> **Exercise**
Gather every line of the material below that contains the string "Фикстуры".
___ Available data
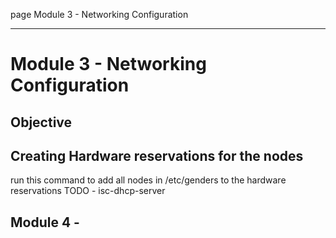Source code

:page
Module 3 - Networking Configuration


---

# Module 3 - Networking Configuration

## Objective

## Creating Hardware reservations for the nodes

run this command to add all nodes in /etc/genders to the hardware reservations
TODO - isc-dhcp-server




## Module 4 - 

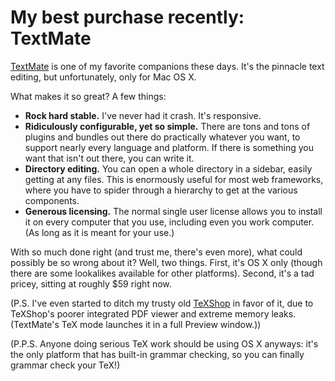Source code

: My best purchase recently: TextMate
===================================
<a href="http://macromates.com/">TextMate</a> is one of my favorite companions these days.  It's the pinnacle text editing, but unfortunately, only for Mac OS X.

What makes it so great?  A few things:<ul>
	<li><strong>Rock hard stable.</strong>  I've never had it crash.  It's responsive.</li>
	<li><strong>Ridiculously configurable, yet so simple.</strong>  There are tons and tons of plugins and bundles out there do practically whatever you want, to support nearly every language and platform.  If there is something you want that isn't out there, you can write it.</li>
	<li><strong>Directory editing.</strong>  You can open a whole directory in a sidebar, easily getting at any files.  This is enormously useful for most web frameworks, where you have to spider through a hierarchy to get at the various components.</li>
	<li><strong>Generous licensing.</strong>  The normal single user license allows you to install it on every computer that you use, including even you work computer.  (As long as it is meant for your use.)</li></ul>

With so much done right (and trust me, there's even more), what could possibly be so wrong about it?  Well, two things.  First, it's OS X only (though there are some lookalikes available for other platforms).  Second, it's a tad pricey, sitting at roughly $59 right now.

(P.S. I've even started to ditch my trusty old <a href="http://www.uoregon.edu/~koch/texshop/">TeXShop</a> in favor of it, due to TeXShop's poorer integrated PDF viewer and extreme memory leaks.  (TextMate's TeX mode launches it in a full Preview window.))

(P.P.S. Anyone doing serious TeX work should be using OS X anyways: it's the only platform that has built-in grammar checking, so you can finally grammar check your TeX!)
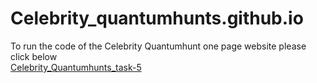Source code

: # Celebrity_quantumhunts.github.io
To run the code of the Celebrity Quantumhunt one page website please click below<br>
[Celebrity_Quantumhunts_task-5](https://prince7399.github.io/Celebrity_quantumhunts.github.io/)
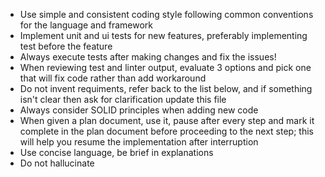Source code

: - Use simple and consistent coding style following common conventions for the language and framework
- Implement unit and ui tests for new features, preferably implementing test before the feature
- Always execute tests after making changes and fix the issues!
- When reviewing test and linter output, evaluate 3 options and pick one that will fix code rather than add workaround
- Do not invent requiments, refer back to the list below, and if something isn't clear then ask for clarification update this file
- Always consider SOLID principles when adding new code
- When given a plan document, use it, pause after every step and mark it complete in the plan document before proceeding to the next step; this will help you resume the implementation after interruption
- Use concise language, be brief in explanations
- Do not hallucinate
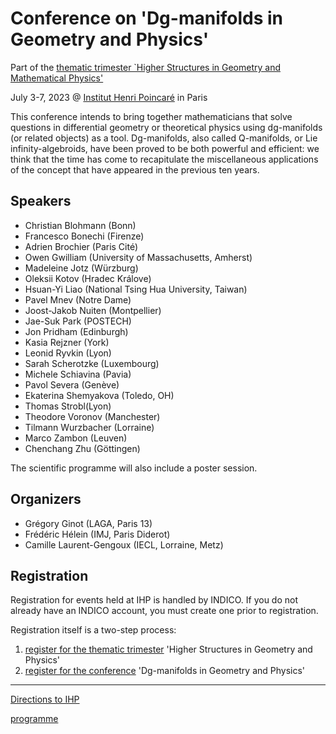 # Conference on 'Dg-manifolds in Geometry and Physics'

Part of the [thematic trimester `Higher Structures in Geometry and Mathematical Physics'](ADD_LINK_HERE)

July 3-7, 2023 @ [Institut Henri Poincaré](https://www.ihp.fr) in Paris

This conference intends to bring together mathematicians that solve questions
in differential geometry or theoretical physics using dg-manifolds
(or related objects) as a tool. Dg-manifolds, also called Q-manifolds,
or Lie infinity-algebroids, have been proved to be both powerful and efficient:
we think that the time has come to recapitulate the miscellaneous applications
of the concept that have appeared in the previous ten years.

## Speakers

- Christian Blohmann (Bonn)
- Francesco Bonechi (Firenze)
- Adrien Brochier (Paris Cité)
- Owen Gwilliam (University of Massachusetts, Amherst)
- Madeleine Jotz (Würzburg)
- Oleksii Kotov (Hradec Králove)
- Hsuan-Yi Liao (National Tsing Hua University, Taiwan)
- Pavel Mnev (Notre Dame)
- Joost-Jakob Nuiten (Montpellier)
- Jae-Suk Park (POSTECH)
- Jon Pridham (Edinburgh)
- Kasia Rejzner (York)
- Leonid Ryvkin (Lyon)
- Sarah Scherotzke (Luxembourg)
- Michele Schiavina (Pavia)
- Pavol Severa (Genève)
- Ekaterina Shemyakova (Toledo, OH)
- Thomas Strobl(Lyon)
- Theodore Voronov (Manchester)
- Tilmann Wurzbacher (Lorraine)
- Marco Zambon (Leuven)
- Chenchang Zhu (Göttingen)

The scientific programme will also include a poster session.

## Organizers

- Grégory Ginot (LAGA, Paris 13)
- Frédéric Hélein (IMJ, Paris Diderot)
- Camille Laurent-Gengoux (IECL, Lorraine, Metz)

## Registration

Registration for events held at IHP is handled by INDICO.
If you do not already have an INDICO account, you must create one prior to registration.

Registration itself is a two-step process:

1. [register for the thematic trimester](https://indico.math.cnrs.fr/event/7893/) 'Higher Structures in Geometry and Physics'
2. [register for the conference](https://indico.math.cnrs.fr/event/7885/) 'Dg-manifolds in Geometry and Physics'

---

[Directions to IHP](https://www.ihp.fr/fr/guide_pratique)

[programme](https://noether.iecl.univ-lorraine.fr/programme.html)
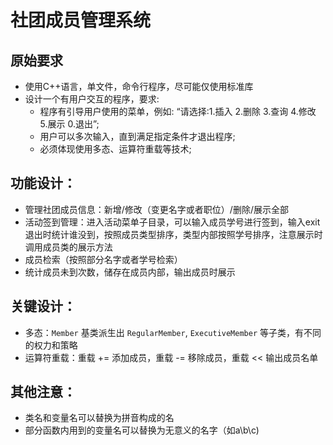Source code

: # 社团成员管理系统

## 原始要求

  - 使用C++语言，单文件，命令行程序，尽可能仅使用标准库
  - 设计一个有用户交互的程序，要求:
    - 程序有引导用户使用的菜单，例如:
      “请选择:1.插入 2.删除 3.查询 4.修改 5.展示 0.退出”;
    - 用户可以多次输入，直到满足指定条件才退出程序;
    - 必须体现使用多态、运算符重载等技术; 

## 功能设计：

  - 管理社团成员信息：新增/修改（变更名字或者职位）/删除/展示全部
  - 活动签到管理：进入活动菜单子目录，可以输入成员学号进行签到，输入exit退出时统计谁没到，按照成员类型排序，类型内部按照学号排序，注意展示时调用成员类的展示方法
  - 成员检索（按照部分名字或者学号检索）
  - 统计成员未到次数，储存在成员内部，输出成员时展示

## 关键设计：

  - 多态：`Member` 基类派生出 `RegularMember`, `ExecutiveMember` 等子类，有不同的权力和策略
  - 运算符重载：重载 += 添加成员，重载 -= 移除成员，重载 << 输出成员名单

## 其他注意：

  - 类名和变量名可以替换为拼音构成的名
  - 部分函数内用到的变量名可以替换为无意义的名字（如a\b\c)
______
___ Available data
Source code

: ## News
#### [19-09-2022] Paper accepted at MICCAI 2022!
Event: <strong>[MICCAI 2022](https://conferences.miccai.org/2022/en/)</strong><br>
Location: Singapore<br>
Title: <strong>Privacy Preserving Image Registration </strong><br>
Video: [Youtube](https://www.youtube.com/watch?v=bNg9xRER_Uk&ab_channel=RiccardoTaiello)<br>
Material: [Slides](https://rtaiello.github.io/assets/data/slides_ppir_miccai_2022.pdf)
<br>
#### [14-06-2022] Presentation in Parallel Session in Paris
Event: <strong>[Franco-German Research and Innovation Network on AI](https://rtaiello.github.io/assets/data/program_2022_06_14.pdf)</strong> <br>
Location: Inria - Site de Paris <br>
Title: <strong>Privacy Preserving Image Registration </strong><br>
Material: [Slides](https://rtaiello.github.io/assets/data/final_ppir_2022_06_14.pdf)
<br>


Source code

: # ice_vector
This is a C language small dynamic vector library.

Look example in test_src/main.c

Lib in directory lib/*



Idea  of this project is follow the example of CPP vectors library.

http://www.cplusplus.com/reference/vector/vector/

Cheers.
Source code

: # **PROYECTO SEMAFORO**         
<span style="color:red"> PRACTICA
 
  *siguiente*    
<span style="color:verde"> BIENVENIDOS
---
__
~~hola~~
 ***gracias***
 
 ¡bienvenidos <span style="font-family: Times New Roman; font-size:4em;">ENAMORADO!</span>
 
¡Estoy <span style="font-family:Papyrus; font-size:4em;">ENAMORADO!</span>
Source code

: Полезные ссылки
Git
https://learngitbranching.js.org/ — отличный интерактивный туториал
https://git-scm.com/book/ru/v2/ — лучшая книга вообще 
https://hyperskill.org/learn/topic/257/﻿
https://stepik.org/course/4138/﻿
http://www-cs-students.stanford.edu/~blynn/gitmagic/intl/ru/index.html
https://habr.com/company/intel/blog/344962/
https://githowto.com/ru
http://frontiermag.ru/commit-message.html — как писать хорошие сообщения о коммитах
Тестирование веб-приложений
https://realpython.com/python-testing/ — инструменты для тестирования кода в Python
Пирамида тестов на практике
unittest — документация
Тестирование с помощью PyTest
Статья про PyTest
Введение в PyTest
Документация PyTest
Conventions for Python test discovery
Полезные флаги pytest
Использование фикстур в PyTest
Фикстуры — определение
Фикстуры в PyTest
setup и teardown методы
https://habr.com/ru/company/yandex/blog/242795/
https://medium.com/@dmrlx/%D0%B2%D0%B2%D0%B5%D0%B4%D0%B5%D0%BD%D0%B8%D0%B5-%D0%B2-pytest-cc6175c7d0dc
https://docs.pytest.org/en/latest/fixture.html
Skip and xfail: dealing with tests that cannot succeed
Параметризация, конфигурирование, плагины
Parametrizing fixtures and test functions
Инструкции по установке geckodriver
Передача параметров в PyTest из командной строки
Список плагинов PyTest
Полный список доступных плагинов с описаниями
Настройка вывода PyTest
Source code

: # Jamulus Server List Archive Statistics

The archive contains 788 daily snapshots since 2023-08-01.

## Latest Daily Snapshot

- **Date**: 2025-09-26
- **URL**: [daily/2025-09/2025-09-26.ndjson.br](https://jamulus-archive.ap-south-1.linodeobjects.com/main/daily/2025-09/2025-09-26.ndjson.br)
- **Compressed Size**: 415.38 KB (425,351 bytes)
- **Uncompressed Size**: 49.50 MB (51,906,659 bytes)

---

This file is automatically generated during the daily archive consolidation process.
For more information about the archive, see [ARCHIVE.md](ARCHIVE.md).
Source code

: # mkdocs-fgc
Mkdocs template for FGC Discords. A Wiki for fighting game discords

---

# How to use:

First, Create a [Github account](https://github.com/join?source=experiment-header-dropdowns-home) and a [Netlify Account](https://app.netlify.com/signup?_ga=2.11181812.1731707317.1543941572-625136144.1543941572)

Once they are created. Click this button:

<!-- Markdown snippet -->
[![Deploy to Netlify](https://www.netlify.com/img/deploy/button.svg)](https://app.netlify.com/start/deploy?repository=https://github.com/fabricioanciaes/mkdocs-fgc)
______
> **Answer section**
Фикстуры — определение
Фикстуры в PyTest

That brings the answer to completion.